The U.S. Labor Department’s consumer price index stayed in heady territory in August. Prices for the basket of consumer products and energy goods rose 5.3% from a year earlier and 0.3% from July. Both of those numbers, though, were one-tenth of a percentage point lower than economists’ projections.

Some economists took the below-expectations results as a sign that the robust price increases of the spring started to taper off last month.

“Consumer prices rose by less than expected, supporting the notion that price pressures will — eventually — prove transitory,” said Stifel Chief Economist Lindsey Piegza in a note. “This morning’s report is a small victory for dovish policymakers who have remained steadfast in their message of inflation-dismissal and hesitant to insist a rollback of emergency measures is needed.”

Still, getting back to the Federal Open Market Committee’s long-run inflation target of 2% may take some time, Piegza admitted. “We’re still a ways away from achieving the Fed’s more benign inflation goal, particularly with some companies suggesting further price increases are coming down the pipeline as we head into the end of the year.”

Indeed, instead of waiting for inflation to cool down, CFOs are taking concrete actions to fight the increases in input and operating costs.

At industrial giant 3M, CFO Monish Patolawala sees broad-based inflation in raw materials, labor, and logistics.

On Monday, Patolawala told investors at the Morgan Stanley Laguna Conference that the conglomerate sees unprecedented inflation in polypropylene, ethylene, and wood pulp; labor inflation in outsourced manufacturing goods and “even in our own factories”; and increases in logistics costs. “Where you see port congestion, you see a lot of pressure on logistics costs,” Patolawala said.
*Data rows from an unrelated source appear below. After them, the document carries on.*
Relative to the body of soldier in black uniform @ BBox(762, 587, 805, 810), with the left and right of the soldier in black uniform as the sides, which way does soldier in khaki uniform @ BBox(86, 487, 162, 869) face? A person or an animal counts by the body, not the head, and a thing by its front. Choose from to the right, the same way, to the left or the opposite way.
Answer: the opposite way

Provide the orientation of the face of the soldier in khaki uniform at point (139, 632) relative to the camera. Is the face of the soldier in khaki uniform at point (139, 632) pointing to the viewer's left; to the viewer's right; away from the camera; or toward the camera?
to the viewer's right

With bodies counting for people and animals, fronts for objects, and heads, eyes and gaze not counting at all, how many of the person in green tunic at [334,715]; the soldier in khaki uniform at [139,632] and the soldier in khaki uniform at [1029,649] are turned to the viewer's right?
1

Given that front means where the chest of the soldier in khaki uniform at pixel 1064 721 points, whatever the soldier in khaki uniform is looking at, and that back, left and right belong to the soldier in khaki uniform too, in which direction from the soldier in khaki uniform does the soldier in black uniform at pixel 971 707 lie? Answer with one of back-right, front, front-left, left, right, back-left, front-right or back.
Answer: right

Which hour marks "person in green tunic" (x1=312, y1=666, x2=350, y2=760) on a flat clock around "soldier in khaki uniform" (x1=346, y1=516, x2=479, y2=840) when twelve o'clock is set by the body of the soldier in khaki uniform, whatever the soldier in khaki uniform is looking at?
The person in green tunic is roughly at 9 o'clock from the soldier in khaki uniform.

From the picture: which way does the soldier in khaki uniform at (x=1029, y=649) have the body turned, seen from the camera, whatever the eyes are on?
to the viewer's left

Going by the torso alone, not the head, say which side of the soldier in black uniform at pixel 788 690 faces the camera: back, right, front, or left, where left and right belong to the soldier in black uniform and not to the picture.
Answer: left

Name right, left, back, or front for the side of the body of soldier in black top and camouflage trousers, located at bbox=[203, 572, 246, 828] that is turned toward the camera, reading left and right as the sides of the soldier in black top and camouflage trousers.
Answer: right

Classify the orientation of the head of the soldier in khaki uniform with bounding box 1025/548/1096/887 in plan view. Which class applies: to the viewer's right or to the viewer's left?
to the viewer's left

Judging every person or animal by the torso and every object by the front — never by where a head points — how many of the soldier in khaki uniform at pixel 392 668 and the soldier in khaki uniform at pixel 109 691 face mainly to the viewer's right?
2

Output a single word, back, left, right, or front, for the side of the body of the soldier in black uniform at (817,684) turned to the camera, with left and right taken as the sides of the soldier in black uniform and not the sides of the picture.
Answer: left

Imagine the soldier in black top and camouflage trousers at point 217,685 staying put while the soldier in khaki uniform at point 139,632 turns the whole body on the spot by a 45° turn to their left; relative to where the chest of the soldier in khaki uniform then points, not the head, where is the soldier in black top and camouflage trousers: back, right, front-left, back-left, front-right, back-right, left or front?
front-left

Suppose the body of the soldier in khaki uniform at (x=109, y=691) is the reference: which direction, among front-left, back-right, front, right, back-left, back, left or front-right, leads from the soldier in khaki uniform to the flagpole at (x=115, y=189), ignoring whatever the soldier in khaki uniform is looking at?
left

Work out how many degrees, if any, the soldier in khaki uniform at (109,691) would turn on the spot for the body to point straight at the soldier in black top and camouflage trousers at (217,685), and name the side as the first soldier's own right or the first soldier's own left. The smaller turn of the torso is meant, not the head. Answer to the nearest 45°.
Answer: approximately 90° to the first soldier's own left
“My belief, and I may be wrong, is until we see a demand-supply parity somewhere, I think [we’re] going to continue to see inflation in raw material and in logistics.”

— Monish Patolawala, CFO, 3M

While 3M has upped some of its prices, “unfortunately, inflation is higher than we even thought in the third quarter. So, despite taking price up, getting to positive, we are seeing inflation outstrip price,” Patolawala said.

Despite taking other actions like exploring dual sourcing, improving yields, and being cautious with spending, 3M projects an earnings headwind from inflation of $0.65 to $0.80 per share for the year.

“My belief, and I may be wrong, is until we see a demand-supply parity somewhere, I think [we’re] going to continue to see inflation in raw material and in logistics,” said Patolawala.

Bakery company Hostess Brands is experiencing mid-single-digit inflation in some areas, and last week CFO Brian T. Purcell said he has seen more inflation in the second half of the year.

At the Barclays Global Consumer Staples Conference, Purcell called out commodities, transport, and labor costs as the culprits. While Hostess had prepared for price inflation in commodities it can hedge, sales growth forced it to buy some commodities in the spot market at higher rates.

Purcell said the tight labor market is increasing Hostess’ labor costs. “When you’re in a tight labor market, you pay overtime, you do things like that, and it’s a dynamic environment. I think the team has done a very good job operating through that environment, but it is something that we’re keeping a sharp eye on,” Purcell said.

So far, Hostess has held the line on profitability. “We feel great about holding margins for the year in a pretty volatile inflationary environment,” Purcell said.

Worries over higher inflation, however transitory economists expect it to be, lead to dampened optimism among finance executives.

The AICPA’s economic survey conducted in August found that only a bare majority of finance executives (51%) expressed optimism about the U.S. economy over the next 12 months.

More than three-quarters of the finance executives (77%) said they were concerned about inflation, particularly raw material and labor costs. They also expected higher than normal salary and benefit costs increases. To improve recruitment and retention, 64% of the surveyed executives said their companies offered higher wages or salaries, while 46% said they were offering more flexible work arrangements.

To deal with inflation in other aspects of operations, according to the AICPA survey, companies are imposing price hikes, cutting costs, stockpiling materials and components, and renegotiating service agreements or supply chain contracts to lock in pricing.